At one point this season, because of injuries to Jesse Crain and a different-look roster, six of the seven relievers in the White Sox bullpen were first-year big-leaguers.
Only Matt Thornton was a proven name. The demotion of Philip Humber to the bullpen, as well as the addition of Brett Myers in a July trade, however, gives the White Sox only three rookies in the mix, including closer Addison Reed.
It also gives the pen a 1.45 ERA over their last 16 games.
The other key rookie is Nate Jones, and the White Sox are really watching the right-hander closely these days, especially because he has a 6.75 ERA (13 earned runs in his last 17 1/3 innings) in his last 21 outings.
Jones has limited left-handers to a .181 average over that time, but the workload of 42 appearances this season seems to be piling up.
At Class AA Birmingham last season, Jones also made 42 appearances, but that was for the entire season.
"In the minors, I would pitch an inning and get a day off, or if I'd throw two innings, I'd get two days off," Jones told the Chicago Sun-Times. "But up here, we're expected to win every day, and the coaches and players are going to do whatever we need to do to win."
And despite the numbers, Jones said he still feels fresh.
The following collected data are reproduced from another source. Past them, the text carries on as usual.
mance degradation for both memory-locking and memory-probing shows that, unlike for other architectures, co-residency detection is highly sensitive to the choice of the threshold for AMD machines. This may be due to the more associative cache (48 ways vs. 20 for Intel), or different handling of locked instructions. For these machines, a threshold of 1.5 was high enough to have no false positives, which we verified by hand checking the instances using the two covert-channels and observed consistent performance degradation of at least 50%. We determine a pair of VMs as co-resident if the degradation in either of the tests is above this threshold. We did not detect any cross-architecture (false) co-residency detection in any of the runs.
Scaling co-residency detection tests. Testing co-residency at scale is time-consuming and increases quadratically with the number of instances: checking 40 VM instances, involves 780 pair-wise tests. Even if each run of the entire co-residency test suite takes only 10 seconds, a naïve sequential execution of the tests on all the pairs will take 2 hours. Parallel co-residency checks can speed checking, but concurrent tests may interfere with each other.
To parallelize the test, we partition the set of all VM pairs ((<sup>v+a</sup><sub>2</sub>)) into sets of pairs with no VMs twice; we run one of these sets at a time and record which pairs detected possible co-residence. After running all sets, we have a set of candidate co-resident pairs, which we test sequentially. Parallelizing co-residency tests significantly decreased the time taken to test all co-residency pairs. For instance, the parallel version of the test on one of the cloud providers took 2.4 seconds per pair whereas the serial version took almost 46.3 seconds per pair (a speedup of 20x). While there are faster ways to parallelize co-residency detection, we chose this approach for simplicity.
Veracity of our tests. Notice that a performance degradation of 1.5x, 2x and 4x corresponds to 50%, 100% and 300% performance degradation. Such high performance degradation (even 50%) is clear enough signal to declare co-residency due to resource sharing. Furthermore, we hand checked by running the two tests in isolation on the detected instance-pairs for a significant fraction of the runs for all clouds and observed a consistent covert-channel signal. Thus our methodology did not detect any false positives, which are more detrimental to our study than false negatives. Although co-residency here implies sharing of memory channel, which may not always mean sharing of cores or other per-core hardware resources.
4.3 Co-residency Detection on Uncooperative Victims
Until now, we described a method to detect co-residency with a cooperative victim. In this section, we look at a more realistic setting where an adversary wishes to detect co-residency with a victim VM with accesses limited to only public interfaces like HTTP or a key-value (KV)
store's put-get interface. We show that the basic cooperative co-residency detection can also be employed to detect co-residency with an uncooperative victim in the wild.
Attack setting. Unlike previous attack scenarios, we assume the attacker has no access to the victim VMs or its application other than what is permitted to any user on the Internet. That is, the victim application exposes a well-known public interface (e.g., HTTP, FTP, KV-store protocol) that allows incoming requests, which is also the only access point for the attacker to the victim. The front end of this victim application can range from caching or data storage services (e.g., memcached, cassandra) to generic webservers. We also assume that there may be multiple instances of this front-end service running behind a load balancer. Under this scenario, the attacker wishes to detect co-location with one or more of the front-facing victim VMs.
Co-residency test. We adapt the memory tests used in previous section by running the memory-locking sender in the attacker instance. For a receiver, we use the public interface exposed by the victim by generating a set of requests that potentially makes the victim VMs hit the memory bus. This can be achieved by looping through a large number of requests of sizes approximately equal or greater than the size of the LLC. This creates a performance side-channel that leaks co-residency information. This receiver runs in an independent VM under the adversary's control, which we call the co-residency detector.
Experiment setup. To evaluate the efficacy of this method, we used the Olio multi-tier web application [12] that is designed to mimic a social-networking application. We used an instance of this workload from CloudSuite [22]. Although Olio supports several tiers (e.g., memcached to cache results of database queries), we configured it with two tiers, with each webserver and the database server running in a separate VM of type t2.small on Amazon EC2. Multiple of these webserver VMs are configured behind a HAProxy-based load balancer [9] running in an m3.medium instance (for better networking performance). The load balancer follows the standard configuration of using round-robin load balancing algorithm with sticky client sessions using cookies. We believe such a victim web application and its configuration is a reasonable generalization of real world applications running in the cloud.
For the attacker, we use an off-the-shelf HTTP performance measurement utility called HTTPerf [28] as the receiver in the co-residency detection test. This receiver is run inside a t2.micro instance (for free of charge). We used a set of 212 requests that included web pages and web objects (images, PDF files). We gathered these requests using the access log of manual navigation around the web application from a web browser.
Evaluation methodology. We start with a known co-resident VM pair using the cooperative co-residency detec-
His velocity backs his story, considering the hard-thrower did hit 99 mph with a pitch on Tuesday. The problem was that Billy Butler of Kansas City hit that 99 over the wall for a home run.
"Yeah," Jones said. "It just goes to show no matter how hard you throw, a hitter's going to be able to time it."
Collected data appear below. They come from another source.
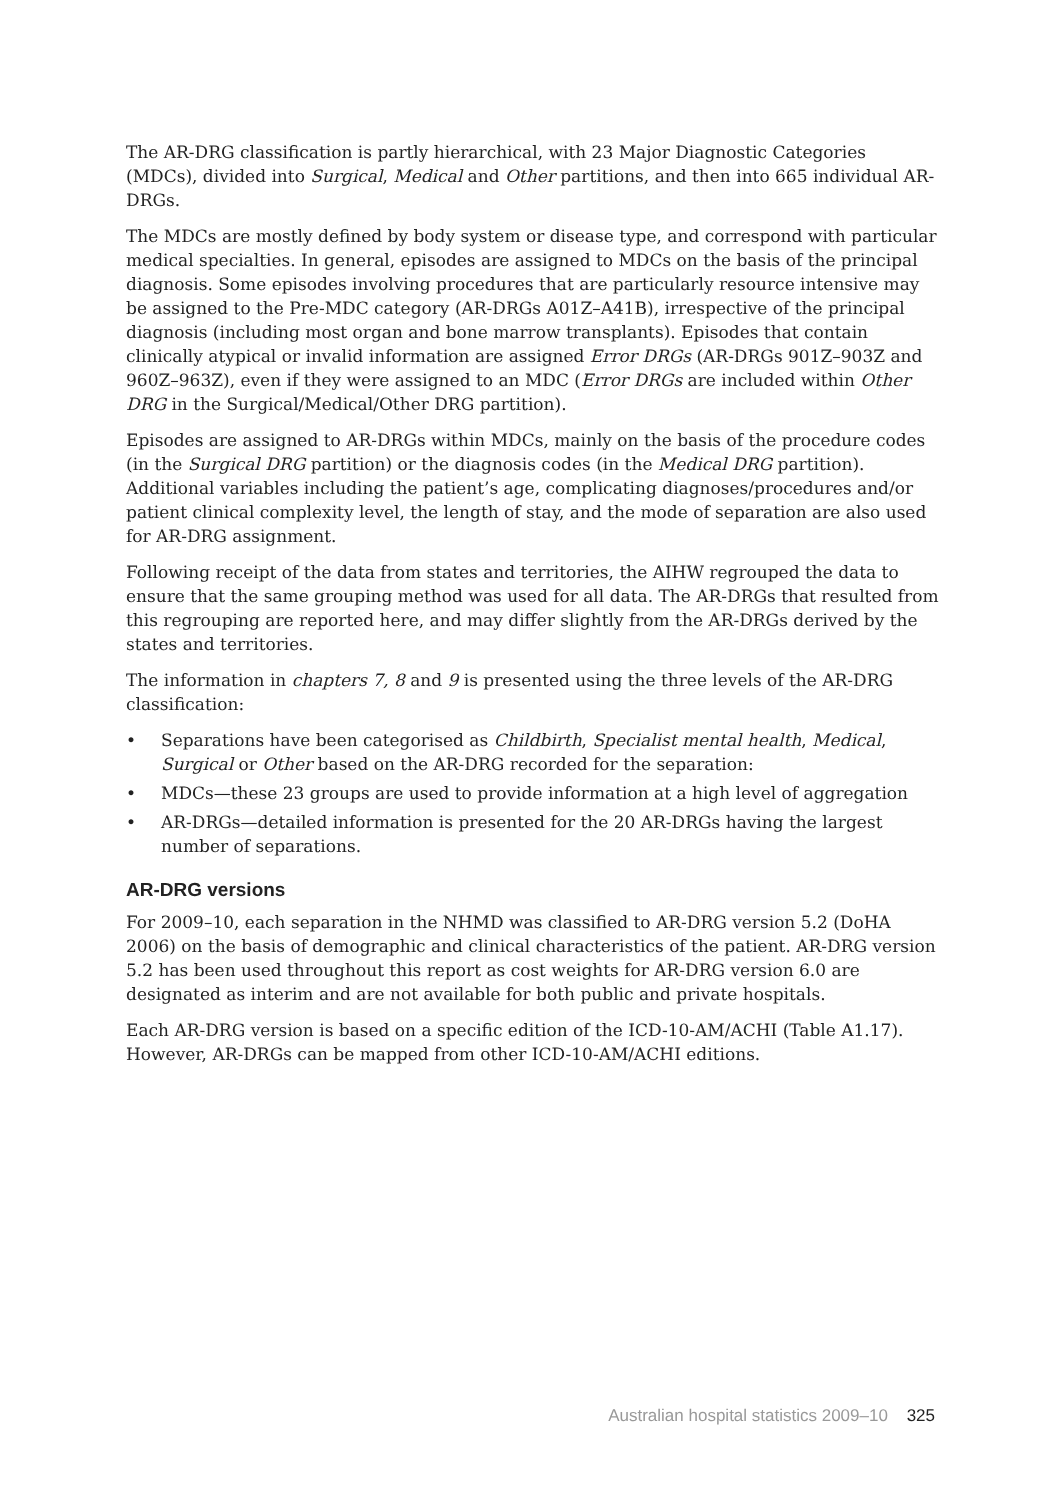The AR-DRG classification is partly hierarchical, with 23 Major Diagnostic Categories (MDCs), divided into Surgical, Medical and Other partitions, and then into 665 individual AR-DRGs.
The MDCs are mostly defined by body system or disease type, and correspond with particular medical specialties. In general, episodes are assigned to MDCs on the basis of the principal diagnosis. Some episodes involving procedures that are particularly resource intensive may be assigned to the Pre-MDC category (AR-DRGs A01Z–A41B), irrespective of the principal diagnosis (including most organ and bone marrow transplants). Episodes that contain clinically atypical or invalid information are assigned Error DRGs (AR-DRGs 901Z–903Z and 960Z–963Z), even if they were assigned to an MDC (Error DRGs are included within Other DRG in the Surgical/Medical/Other DRG partition).
Episodes are assigned to AR-DRGs within MDCs, mainly on the basis of the procedure codes (in the Surgical DRG partition) or the diagnosis codes (in the Medical DRG partition). Additional variables including the patient’s age, complicating diagnoses/procedures and/or patient clinical complexity level, the length of stay, and the mode of separation are also used for AR-DRG assignment.
Following receipt of the data from states and territories, the AIHW regrouped the data to ensure that the same grouping method was used for all data. The AR-DRGs that resulted from this regrouping are reported here, and may differ slightly from the AR-DRGs derived by the states and territories.
The information in chapters 7, 8 and 9 is presented using the three levels of the AR-DRG classification:
• Separations have been categorised as Childbirth, Specialist mental health, Medical, Surgical or Other based on the AR-DRG recorded for the separation:
• MDCs—these 23 groups are used to provide information at a high level of aggregation
• AR-DRGs—detailed information is presented for the 20 AR-DRGs having the largest number of separations.
AR-DRG versions
For 2009–10, each separation in the NHMD was classified to AR-DRG version 5.2 (DoHA 2006) on the basis of demographic and clinical characteristics of the patient. AR-DRG version 5.2 has been used throughout this report as cost weights for AR-DRG version 6.0 are designated as interim and are not available for both public and private hospitals.
Each AR-DRG version is based on a specific edition of the ICD-10-AM/ACHI (Table A1.17). However, AR-DRGs can be mapped from other ICD-10-AM/ACHI editions.
Australian hospital statistics 2009–10 325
What has changed is that Jones is now more of a middle reliever, with Crain and especially Myers now taking that late-inning set-up role that Jones had been inching toward in May and June.
Myers has not allowed an earned run in nine appearances with the White Sox, after again pitching a scoreless inning in the Wednesday loss.
What pitching coach Don Cooper is focused on is his pitchers picking each other up, especially the way the bullpen seems to thrive when they come in with runners in scoring position.
The staff has a .242 opponents' average with RISP.
"That's a good thing," Cooper said. "That means, so far, when guys are in scoring position, we are making the pitches. For a lot of teams, the difference between a win or a loss are situations with two out and men in scoring position."